The new U.S. Embassy in London, denigrated last week by President Donald Trump as too expensive and poorly located, opened its doors to the public Tuesday for the first time.
The gleaming embassy, in the formerly industrial Nine Elms neighborhood in south London, replaces the embassy in Grosvenor Square that had for decades been associated with the U.S. presence in the United Kingdom. That building has been sold to a Qatari government investment fund planning to turn it into a luxury hotel.
U.S. officials say it would have cost hundreds of millions of dollars to upgrade security at the older building and bring it up to modern safety standards.

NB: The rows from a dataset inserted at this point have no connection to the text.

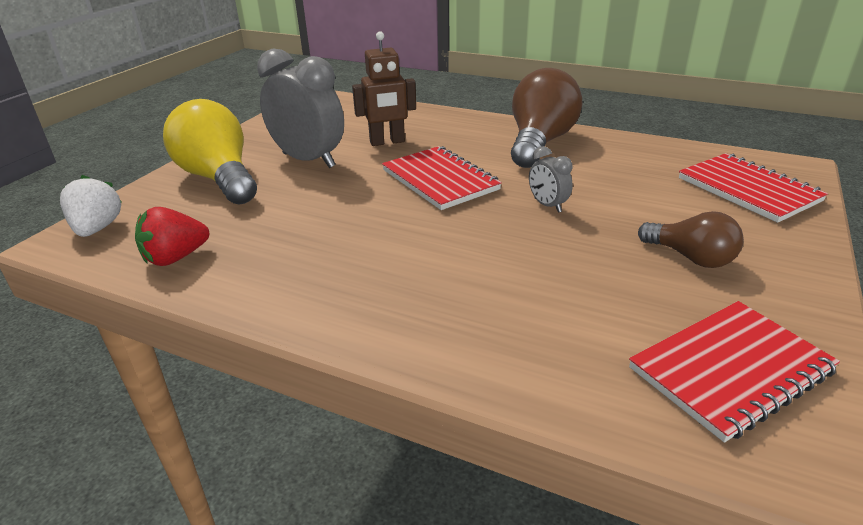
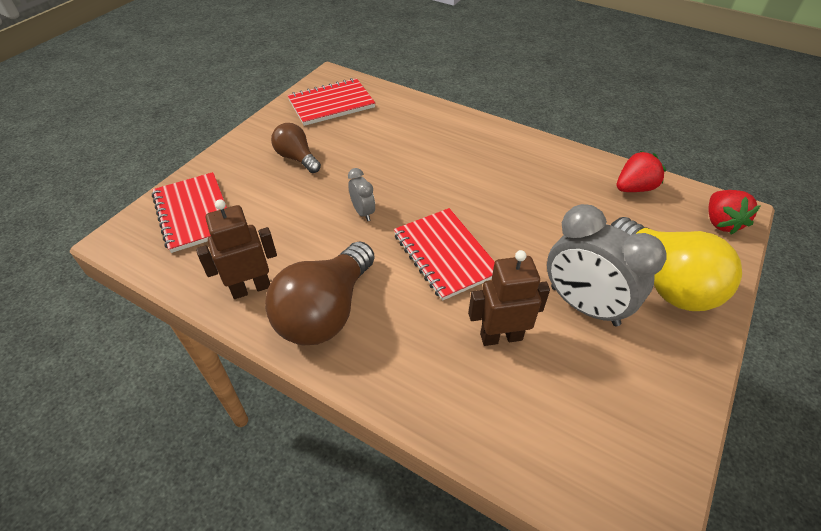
camera: 175 degrees left, 15 degrees up
white strawberry [60,175,122,237] -> red strawberry [708,190,760,235]
none -> brown robot [196,199,277,299]

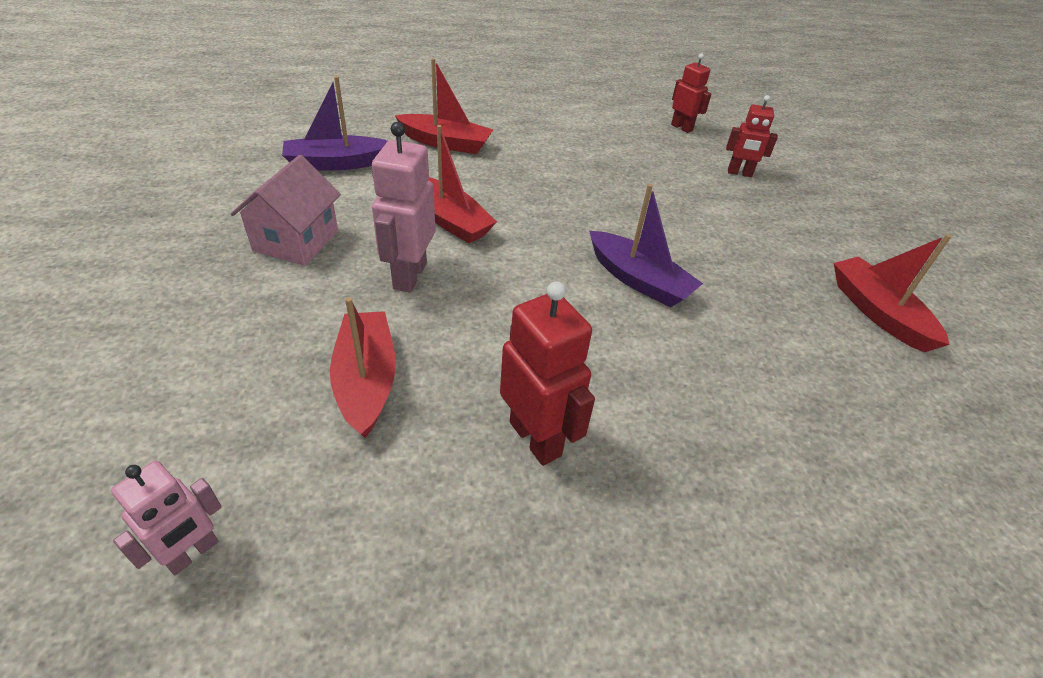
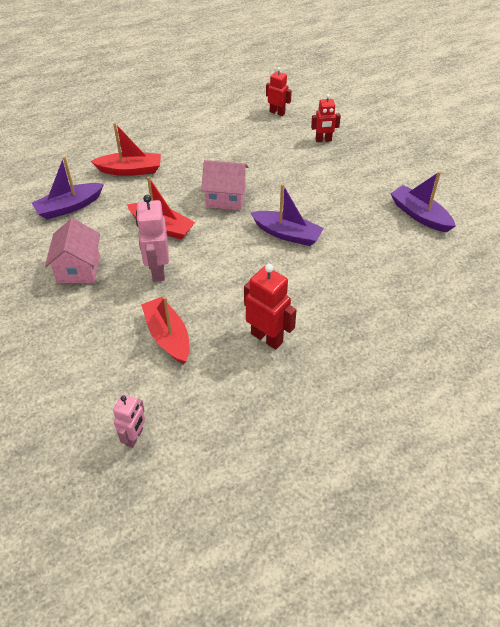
camera: 15 degrees left, 5 degrees up
red boat [834,234,952,352] -> purple boat [390,171,456,232]
none -> pink house [201,160,248,210]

Trump tweeted last week that he would not come to London to open the embassy because the new embassy represented a poor investment.
The president's tweet read: "Reason I canceled my trip to London is that I am not a big fan of the Obama Administration having sold perhaps the best located and finest embassy in London for "peanuts," only to build a new one in an off location for 1.2 billion dollars. Bad deal. Wanted me to cut ribbon-NO!"
He blamed predecessor Barack Obama, although the project was announced in October 2008 during the presidency of George W. Bush.
U.S. officials say the new embassy cost $1 billion (1.38 billion pounds) and was paid for entirely with money raised by the sale of other U.S. government properties in London.
The new building, with its distinctive cube shape, is nearly twice as large as the Grosvenor Square facility. It is the single most expensive embassy building ever built by the United States.
Robert Johnson, appointed by Trump as U.S. ambassador to Britain, called the new energy-efficient embassy a "bargain" during a pre-opening tour for journalists last month. He said the embassy, which does not have a perimeter fence, is both welcoming and secure.
There were no ceremonies to mark the official opening of the facility Tuesday.